France and Algeria revisit painful past in battle to mend colonial wounds

Algeria France and Algeria revisit painful past in battle to mend colonial wounds
FEB 18, 2024 LISTEN

A commission of French and Algerian historians created to reconcile colonial difficulties has agreed proposals for the exchange of archives, remains and artefacts. It is hoped the 10-member body – set up in August 2022 by presidents Emmanuel Macron and Abdelmadjid Tebboune – will help the countries turn the page on a shared and painful past.

RFI spoke with commission co-chair Benjamin Stora, who hopes France will this year be able to return highly symbolic records to Algeria.

RFI: Algerian historians are demanding that France return its archives. You prefer to focus on allowing free access to those archives. Can you explain the difference? 

Benjamin Stora: There's a new element in relation to the old problem of restitution and that is the digital revolution. These days requests for restitution are much less important than those for the digitisation, transfer and sharing of archives.

This does not prevent the restitution of authentic documents that have symbolic value – for example the Tafna treaty of 1836 to 1837. Handwritten documents from Emir Abdelkader recorded certain reflections relating to the Muslim religion in personal notebooks.

RFI: Should the question of returning symbolic goods that belonged to Algerian resistance leaders in the 19th century – such as Ahmed Bey and Emir Abdelkader – go through the French parliament?

BS: While waiting for French political parties to agree on the restitution of property – which is far from the case – we can still put forward proposals for restitution, and not just for Algeria. The problem of restitution concerns the whole of Africa.

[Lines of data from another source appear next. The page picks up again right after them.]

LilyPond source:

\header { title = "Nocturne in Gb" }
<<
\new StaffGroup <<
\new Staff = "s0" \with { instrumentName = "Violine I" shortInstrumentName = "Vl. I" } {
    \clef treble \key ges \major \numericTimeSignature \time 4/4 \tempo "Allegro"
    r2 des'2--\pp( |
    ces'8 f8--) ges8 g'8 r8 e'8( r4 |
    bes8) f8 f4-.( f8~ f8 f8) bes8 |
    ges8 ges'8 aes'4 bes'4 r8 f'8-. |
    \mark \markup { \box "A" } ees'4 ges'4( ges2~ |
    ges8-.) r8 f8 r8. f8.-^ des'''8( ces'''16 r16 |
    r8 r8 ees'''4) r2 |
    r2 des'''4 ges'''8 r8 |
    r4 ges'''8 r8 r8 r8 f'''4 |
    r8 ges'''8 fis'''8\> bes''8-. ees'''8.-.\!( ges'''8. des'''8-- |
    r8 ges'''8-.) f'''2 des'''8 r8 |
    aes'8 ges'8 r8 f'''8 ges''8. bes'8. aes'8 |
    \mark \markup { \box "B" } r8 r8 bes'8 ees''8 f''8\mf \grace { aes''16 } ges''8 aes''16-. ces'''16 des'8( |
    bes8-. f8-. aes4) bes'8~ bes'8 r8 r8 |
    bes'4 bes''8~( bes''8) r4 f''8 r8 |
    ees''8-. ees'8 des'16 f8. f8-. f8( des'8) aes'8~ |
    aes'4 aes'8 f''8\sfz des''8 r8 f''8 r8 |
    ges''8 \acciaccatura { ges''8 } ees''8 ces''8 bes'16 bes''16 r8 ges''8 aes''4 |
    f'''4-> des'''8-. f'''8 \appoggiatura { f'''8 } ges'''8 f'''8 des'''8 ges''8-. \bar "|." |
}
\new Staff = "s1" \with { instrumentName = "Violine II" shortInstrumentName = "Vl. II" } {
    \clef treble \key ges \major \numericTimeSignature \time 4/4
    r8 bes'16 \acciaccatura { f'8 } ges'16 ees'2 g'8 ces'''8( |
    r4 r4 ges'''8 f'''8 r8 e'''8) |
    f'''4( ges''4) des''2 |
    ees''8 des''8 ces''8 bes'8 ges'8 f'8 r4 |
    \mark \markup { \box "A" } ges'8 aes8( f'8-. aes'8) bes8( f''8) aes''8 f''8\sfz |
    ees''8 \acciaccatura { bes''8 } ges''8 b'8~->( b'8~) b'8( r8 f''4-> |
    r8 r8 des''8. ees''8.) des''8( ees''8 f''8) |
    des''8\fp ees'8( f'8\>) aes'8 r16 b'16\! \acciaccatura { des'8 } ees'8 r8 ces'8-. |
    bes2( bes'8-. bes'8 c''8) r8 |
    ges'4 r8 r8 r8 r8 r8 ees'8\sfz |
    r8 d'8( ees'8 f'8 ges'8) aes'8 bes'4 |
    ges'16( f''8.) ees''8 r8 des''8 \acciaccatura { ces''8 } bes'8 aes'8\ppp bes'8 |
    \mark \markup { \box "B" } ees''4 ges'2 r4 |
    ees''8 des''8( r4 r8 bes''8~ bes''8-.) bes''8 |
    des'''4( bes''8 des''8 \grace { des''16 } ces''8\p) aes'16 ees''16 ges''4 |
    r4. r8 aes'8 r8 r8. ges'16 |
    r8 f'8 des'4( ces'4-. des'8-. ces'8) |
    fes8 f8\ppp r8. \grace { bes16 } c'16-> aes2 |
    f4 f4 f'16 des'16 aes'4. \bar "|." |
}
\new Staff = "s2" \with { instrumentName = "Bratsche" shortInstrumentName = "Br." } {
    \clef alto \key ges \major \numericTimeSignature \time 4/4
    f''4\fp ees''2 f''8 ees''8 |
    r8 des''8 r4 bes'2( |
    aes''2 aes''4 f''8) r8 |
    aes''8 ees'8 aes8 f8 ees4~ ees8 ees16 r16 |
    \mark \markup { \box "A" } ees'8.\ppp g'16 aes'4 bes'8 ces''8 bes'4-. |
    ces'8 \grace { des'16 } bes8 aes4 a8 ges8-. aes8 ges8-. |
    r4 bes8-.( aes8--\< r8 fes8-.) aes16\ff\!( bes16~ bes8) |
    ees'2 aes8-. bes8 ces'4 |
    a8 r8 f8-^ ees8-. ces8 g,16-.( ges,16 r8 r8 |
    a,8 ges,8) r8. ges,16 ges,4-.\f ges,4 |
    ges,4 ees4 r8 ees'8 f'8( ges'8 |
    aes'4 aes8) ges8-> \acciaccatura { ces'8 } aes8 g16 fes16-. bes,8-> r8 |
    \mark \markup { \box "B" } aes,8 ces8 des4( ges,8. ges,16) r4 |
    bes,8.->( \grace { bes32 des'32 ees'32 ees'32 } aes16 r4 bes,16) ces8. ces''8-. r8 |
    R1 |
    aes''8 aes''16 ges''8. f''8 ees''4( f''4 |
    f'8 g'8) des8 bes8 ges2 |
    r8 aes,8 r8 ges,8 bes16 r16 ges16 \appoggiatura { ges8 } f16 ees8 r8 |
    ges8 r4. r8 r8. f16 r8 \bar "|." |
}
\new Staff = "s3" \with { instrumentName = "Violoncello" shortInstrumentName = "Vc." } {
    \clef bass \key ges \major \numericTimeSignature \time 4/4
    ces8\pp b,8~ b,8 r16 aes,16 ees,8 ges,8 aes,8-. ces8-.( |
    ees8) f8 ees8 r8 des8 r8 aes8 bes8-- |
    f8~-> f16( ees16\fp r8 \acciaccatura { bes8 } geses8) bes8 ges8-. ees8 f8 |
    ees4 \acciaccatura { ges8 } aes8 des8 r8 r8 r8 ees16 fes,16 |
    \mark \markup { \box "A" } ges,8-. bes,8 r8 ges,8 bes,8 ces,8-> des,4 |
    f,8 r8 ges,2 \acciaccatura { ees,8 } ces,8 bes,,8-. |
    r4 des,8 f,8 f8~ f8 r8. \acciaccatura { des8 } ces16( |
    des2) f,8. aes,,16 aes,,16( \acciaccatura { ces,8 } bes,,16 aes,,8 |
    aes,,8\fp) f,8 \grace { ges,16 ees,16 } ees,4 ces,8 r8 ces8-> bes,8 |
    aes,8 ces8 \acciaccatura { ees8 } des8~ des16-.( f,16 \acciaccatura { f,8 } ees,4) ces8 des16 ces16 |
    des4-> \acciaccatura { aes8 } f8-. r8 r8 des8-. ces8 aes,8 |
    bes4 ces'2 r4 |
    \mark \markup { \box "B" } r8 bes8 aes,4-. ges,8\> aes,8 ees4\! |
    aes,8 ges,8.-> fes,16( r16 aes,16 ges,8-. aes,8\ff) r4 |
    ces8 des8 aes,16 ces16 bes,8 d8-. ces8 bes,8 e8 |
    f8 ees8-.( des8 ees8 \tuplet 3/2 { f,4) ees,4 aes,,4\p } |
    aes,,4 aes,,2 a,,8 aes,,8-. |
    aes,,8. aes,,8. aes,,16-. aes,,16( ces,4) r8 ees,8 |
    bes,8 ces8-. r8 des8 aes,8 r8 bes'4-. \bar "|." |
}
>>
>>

RFI: During in your career you have been attacked several times by the French far right. Do you fear the restitution law (which has been partially passed) will cause controversy in the National Assembly?

BS: Obviously the French far-right has been opposed to any desire for rapprochement and reconciliation for a very long time. For them any work on colonial history is part of a so-called "question of repentance". But it has absolutely nothing to do about repentance ... it's simply a matter of looking history in the face.

When I submitted my report to the president in January 2021, there were very harsh attacks from the French far right, which wants no exchange with Algeria on any level. The policy of the extreme right – which does not recognise colonial history – can only harm France's interests throughout Africa, particularly among young people.

RFI: For the past year you focused on the 19th century  a distant era. Is this because France and Algeria are learning to work together on a less sensitive period than that of the Algerian War of Independence?

BS: Don't be fooled into thinking the 19th century was not a sensitive period. When we explore it, we realise the Algerian population was decreasing. You see what that implies in a war of conquest. It risks awakening discussion in France on the colonial question, which is very close to us. Identity and dispossession are burning questions.

RFI: When you tackle the 20th century  in particular the Algerian War and questions regarding the nuclear and chemical tests carried out by France in the Sahara – won't the conversation become even harder?

BS: There will always be sticking points, but we must start this story from the beginning and not the end. If we do not know Algeria's history in depth, it will be difficult to deal with the end of the story – and that is the time of the war of independence itself. We must not put the cart before the horse every time. I believe that historical work is a long-term job. We have to get on with it and we have to learn to work together.

RFI: So the 20th century will be tackled, even though it still brings a lot of pain and suffering today?

BS: Of course. I have written around 30 books on the history of the Algerian War, so I've been working on it for a very long time.

This interview has been translated from French and edited for clarity.